Прошла вечность, прежде чем хозяйка предложила нам посмотреть дом. Она открыла двери в гостиную, и потоки солнечного света, лившиеся в высокие окна и игравшие на полированной мебели, ослепили нас. Хозяйка пробурчала, что забыла опустить жалюзи. По обе стороны мраморной каминной полки висели картины — коровы и зреющие хлеба, а на изразцовом камине стоял букет искусственных роз: чайных, желтых, абрикосовых, золотистых. На пушистом ковре тоже были такие же цветы. Ни за что не скажешь, что по нему ходили, он был чистый, словно висел на стене! Ворсистый, мягкий, так и тянуло опуститься на колени или лечь на него и блаженствовать. Мейбл, конечно, делала замечания, к примеру, по поводу роскошных штор, в тон подобранных к ним карнизов и длинного плетеного шнура. Я дернула шнур, представив, что открываю театральный занавес и через окно сейчас придут сюда актеры. Хозяйке льстило наше восхищение, она достала из горки какую-то вещицу и вручила ее мне. Это оказалась крошечная хижина из терновника. Дверца была такой маленькой, что когда открывалась, проем получался не больше щелки.

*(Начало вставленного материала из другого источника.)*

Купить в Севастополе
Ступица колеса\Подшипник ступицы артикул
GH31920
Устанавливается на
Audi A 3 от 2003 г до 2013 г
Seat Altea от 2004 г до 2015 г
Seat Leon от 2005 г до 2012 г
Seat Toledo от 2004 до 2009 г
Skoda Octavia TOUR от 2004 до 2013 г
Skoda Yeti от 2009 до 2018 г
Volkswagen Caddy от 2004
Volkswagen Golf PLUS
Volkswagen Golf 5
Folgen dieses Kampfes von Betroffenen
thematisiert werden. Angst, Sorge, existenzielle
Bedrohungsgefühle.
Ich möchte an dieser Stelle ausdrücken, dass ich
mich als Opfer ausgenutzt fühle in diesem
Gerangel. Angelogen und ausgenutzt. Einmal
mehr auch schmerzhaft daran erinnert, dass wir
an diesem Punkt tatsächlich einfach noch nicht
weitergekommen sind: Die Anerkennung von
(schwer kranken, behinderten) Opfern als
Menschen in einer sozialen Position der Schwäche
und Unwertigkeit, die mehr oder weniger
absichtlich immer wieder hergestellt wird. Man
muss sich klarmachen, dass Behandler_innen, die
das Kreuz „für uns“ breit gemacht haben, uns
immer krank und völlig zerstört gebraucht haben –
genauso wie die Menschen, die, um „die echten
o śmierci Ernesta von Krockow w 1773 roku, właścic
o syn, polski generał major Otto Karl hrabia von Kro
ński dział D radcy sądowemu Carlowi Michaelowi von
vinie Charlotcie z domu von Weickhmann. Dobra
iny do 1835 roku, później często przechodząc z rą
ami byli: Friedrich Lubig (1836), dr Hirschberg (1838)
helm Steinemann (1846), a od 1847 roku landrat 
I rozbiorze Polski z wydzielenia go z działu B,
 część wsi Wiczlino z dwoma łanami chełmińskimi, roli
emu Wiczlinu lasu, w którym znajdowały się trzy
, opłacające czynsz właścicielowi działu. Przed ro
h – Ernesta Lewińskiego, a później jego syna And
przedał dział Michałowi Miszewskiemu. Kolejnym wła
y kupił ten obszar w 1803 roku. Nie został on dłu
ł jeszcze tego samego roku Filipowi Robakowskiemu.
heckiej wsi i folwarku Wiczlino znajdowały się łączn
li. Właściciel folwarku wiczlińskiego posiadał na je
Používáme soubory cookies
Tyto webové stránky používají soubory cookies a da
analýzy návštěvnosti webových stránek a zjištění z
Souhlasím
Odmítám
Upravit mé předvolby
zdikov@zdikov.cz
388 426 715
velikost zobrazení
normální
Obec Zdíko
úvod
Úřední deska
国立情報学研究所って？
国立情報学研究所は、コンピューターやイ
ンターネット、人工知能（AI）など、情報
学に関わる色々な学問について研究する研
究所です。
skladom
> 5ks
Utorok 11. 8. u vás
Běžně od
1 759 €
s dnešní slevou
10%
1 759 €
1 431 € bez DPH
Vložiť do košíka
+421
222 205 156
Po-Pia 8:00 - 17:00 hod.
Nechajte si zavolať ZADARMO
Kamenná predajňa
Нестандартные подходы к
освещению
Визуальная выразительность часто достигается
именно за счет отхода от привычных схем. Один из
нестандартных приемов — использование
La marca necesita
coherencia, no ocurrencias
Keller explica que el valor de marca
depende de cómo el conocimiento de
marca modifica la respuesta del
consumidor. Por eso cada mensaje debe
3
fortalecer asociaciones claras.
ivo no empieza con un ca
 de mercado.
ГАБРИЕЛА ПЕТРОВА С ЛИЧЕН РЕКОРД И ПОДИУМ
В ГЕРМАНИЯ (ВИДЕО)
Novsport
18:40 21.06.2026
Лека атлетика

Потом нам показали комнату, где завтракали, и столовую; столовая, в отличие от гостиной, была темной, мрачной, только в шкафу поблескивал поднос. Посмотрели мы и ванную комнату с зеленой ванной, зеленой раковиной и вышитым ковриком. Но на верхний марш лестницы, который вел в спальни, нас не повели, хозяйка боялась, что мы разбудим мужа и он захочет встать. Он рвался побродить по полям. Там, наверху, было совсем темно из-за цветных стекол в окне. Передняя — точно склеп, не то что гостиная. Я слушала, как без передыху кричат вороны, и думала: очень скоро в этот дом придет смерть, и мне казалось, что все думали тоже об этом, потому что все молчаливо и сочувственно переглядывались и качали головами.
Часы на кухне пробили пять, а мы сидели, надеясь, что нас угостят. Мейбл почесала живот: мол, разве непонятно — я голодная; хозяйка надела фартук и сказала, что скоро пора доить коров, кормить скот и еще тысяча других домашних дел ее ждет. Скрепя сердце она все же предложила нам по чашке чая. Никакого угощения, просто чай, четыре лепешки и кусок желтого, с терпким запахом, крестьянского масла. Оно не было выложено в маленькие, шишковатые шарики, как у нас принято. Заметив мое разочарование, Мейбл толкнула меня под столом. Ни тебе пирога, ни кусочка холодного мяса. Мейбл оценивала степень гостеприимства хозяев в зависимости от этого — давали мясо или нет.
По дороге домой она жаловалась — ни барашка, ни цыпленка, ни домашнего картофельного салата с зеленым луком не предложили.
Был теплый вечер, от созревших хлебов глаз не оторвать. Кое-где они поникли, но почти всюду стояли высокие, победоносные, в ожидании жатвы. «Интересно, чем они там в Австралии сейчас заняты», — сказала Мейбл и добавила с надеждой, что, может, они по ней тоскуют. Она спросила, нравятся ли мне цветы, которые моя мама делает из серебряной нити и золотой бумаги и прикрепляет на колосок ржи. Нет, не нравятся, ответила я, и она обрадовалась. Значит, теперь, слава богу, мы подружились. Я понимала, конечно, что предаю маму и поплачусь за это — меня накажут или меня будут мучить угрызения совести. Мейбл вытащила пудреницу. Маленькую, золотую, с изрядно истертой пуховкой.
Глядя на себя в зеркальце, Мейбл скорчила гримаску, а потом спросила, есть ли у меня парень. От слова «парень», как от слова «кровотечение», я чуть не упала в обморок. Скоро у меня будет парень, добавила она, но с ним надо держать ухо востро, чтоб он и пальцем не смел ко мне притрагиваться, потому что все знают — девчонки из-за этого голову теряют, а потом им крышка, их заточают в прачечной Магдалины[4], пока не появляется на свет ребенок. Она готова была продолжать свои живописные истории, но тут из-за поворота вынырнула машина, Мейбл выскочила на обочину и замахала, чтобы нас подвезли.